Would you retype, word for word, only the lines from the one holding "Identify the document" through the final line of the entries below, without the pictures?

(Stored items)
--------------------------------

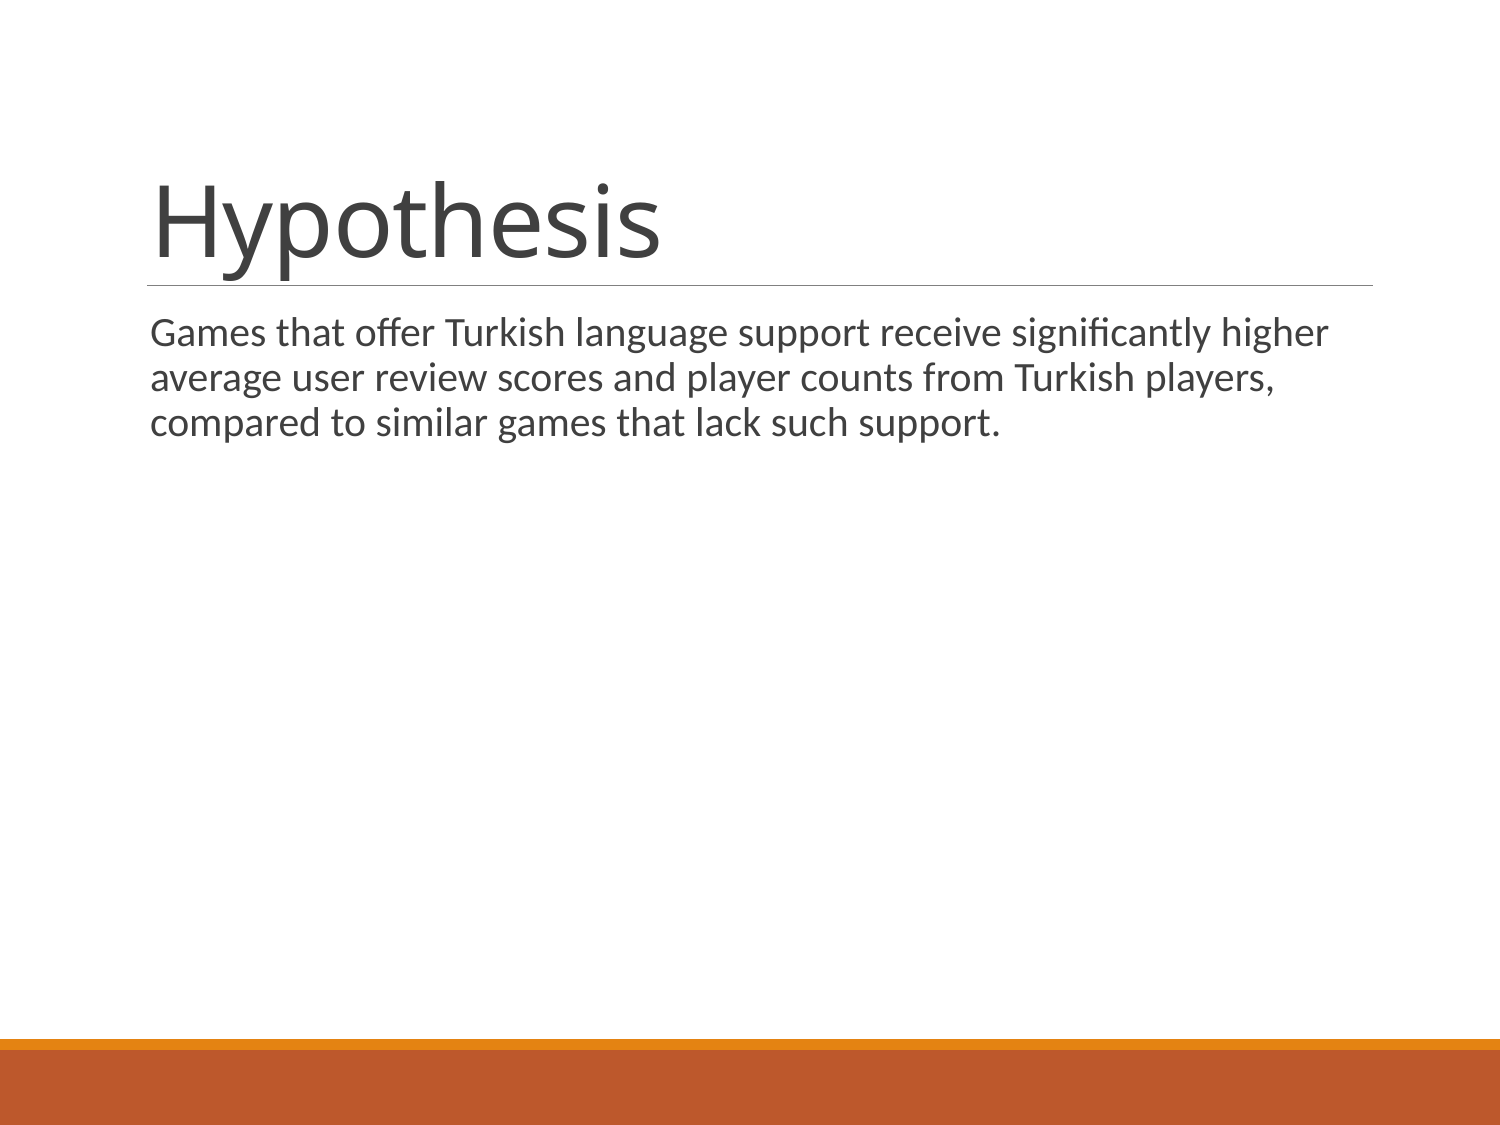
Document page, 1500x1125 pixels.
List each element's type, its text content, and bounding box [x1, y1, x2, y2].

list Games that offer Turkish language support receive significantly higher average user review scores and player counts from Turkish players, compared to similar games that lack such support. [135, 302, 1373, 963]
title Hypothesis [135, 47, 1373, 285]
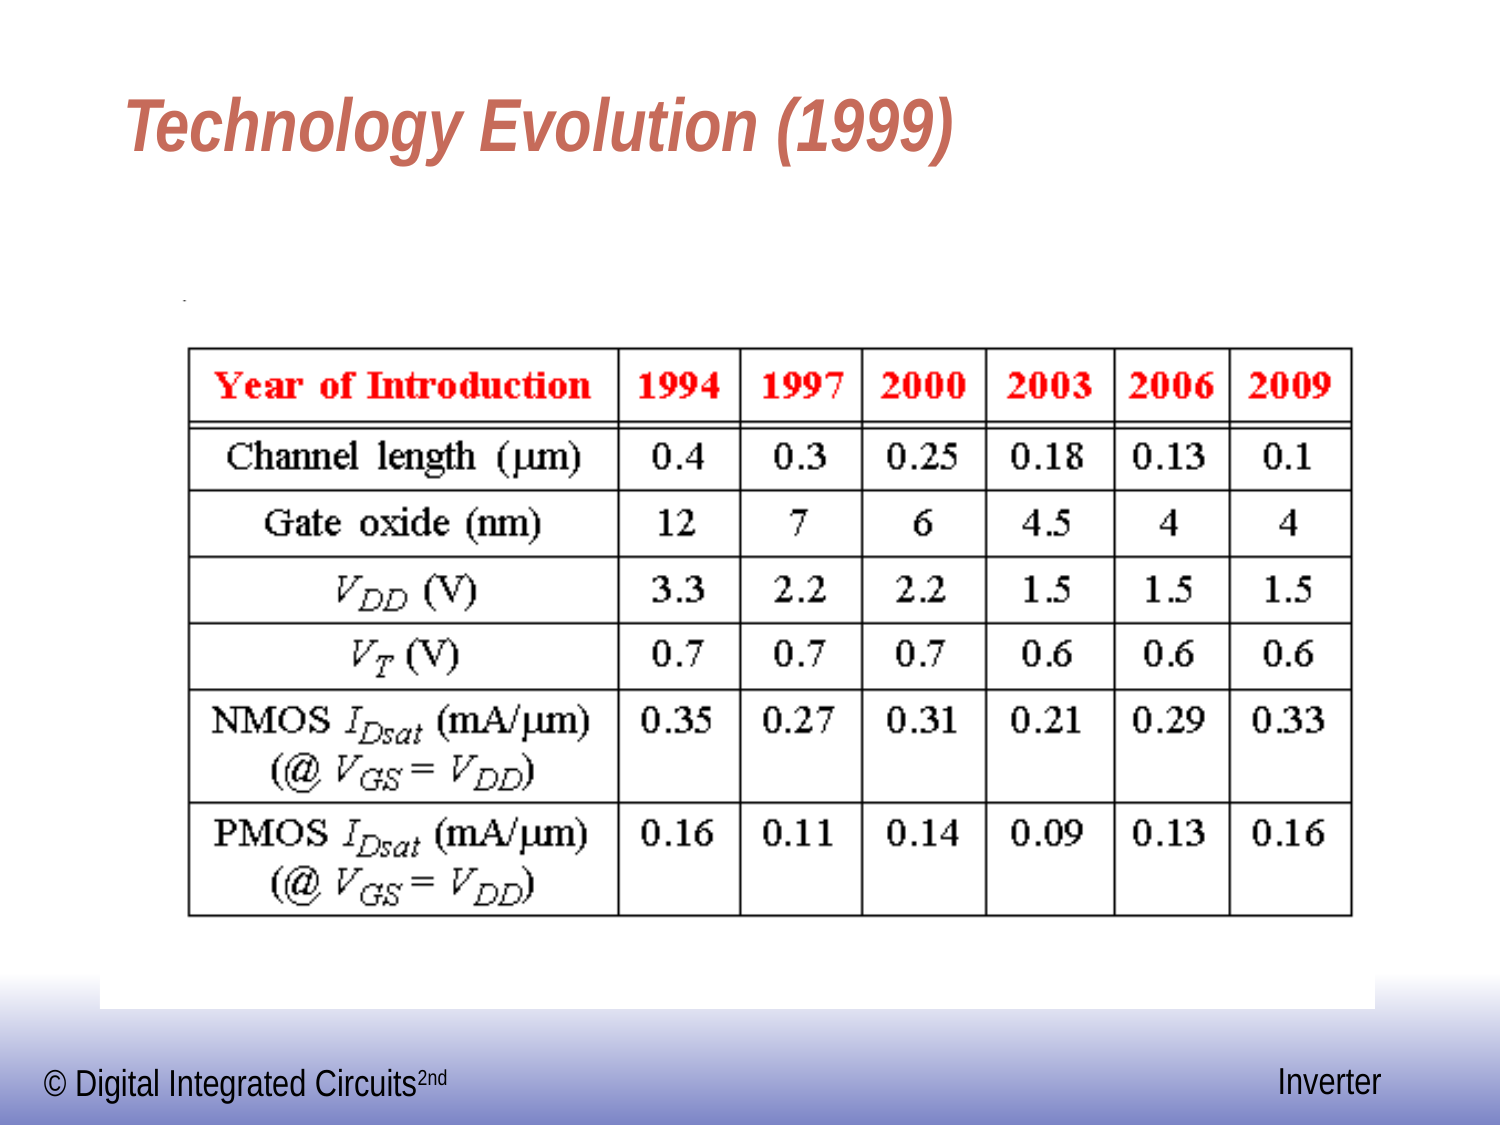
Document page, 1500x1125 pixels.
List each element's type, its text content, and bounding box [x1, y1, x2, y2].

picture [99, 299, 1375, 1009]
title Technology Evolution (1999) [108, 72, 1384, 175]
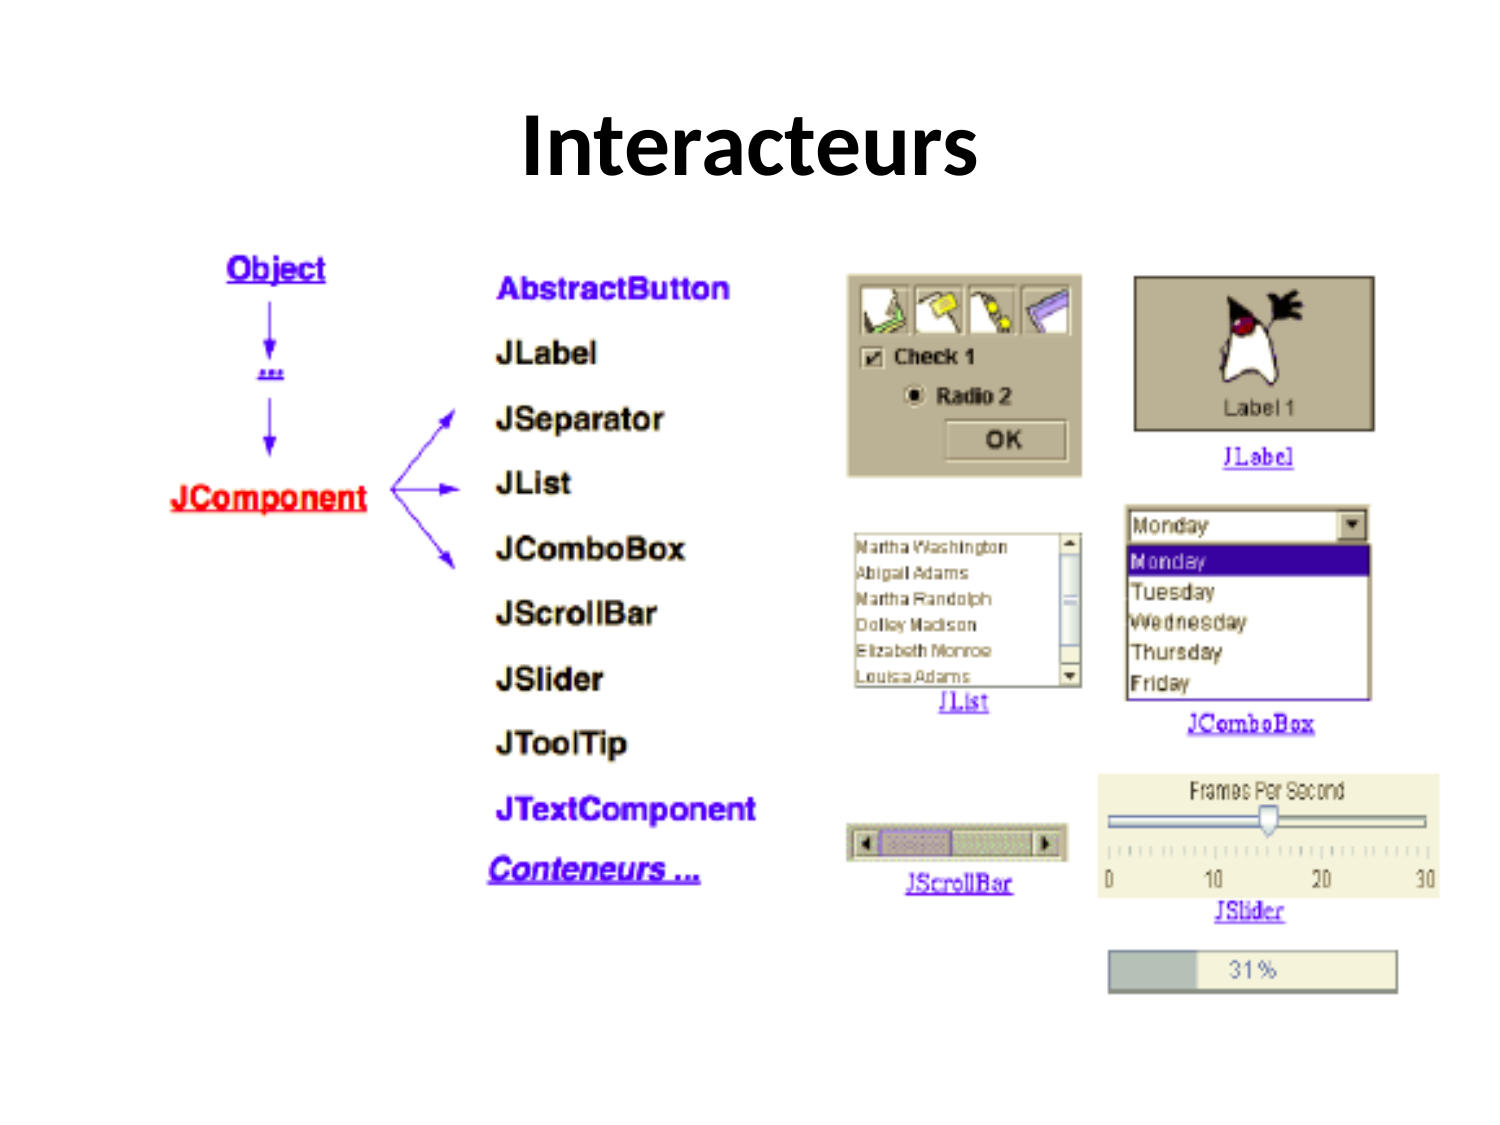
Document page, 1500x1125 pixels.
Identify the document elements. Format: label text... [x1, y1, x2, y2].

title Interacteurs [75, 45, 1425, 233]
picture [106, 212, 1500, 1001]
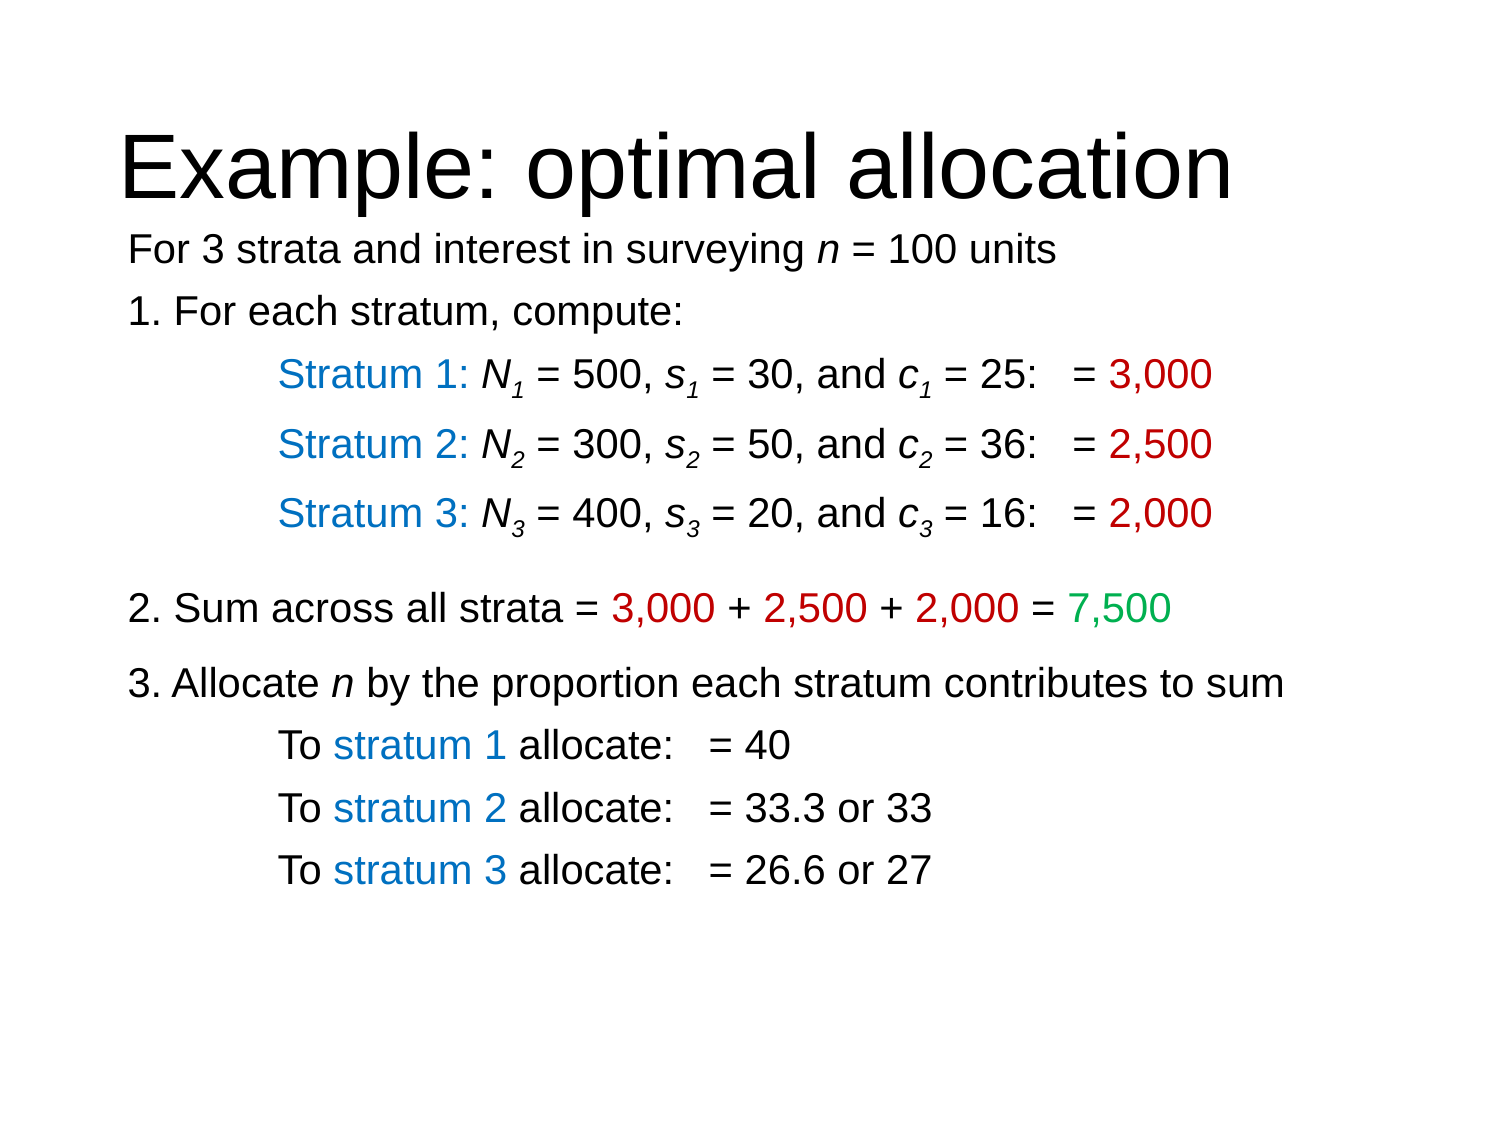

--------------------------------

= Written answer =
Identify the document elements. Format: label text... [x1, y1, x2, y2].

title Interacteurs [75, 45, 1425, 233]
picture [106, 212, 1500, 1001]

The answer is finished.